• [TASK SET]:
[A] Reproduce everything in the steel passage from "Steel is an" down to "ore producers in the world.".
[B] Answer these questions from the steel passage:
(i) What two elements is steel made of?
(ii) Which kind of iron ore goes into the making of iron and steel?
(iii) Which countries are named as some of the largest iron ore producers in the world?

• [TEXT SECTION]:
——————————

What is Steel?
Steel is an alloy made of iron and carbon. Carbon makes iron strong. Without carbon, iron is futile, it is squishy. Compared to other elements, these two elements rank fourth and fifteenth in terms of their abundance in the earth’s crust. Iron ore exists in the form of hematite (Fe2O3), magnetite (Fe3O4), siderite (FeCO3) and pyrites (FeS2). Hematite is the kind that goes into the making of iron and steel. (Sittig & Rao 648.)
China; India; Japan; and US are some of the largest steel producers in the world. While, China; Brazil, India; and Australia are some of the largest iron ore producers in the world.
What’s the traditional recipe for making steel?

——————————

• [GIVEN MATERIAL]:
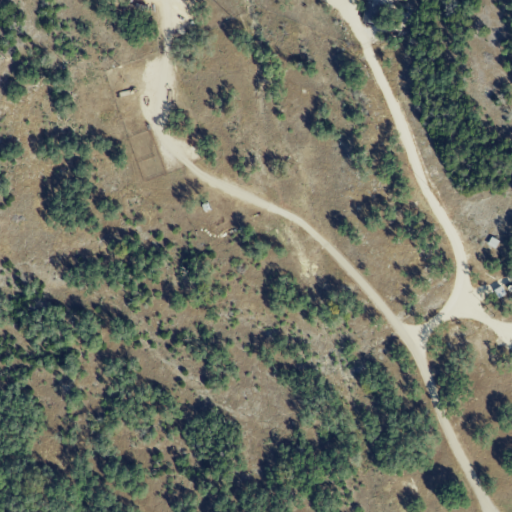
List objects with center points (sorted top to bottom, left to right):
building: (370, 12)
road: (419, 178)
road: (317, 237)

——————————

• [SOLVED PROBLEMS]:
[A]
Steel is an alloy made of iron and carbon. Carbon makes iron strong. Without carbon, iron is futile, it is squishy. Compared to other elements, these two elements rank fourth and fifteenth in terms of their abundance in the earth’s crust. Iron ore exists in the form of hematite (Fe2O3), magnetite (Fe3O4), siderite (FeCO3) and pyrites (FeS2). Hematite is the kind that goes into the making of iron and steel. (Sittig & Rao 648.)
China; India; Japan; and US are some of the largest steel producers in the world. While, China; Brazil, India; and Australia are some of the largest iron ore producers in the world.

[B]
(i) Iron and carbon.
(ii) Hematite (Fe2O3).
(iii) China, Brazil, India, and Australia.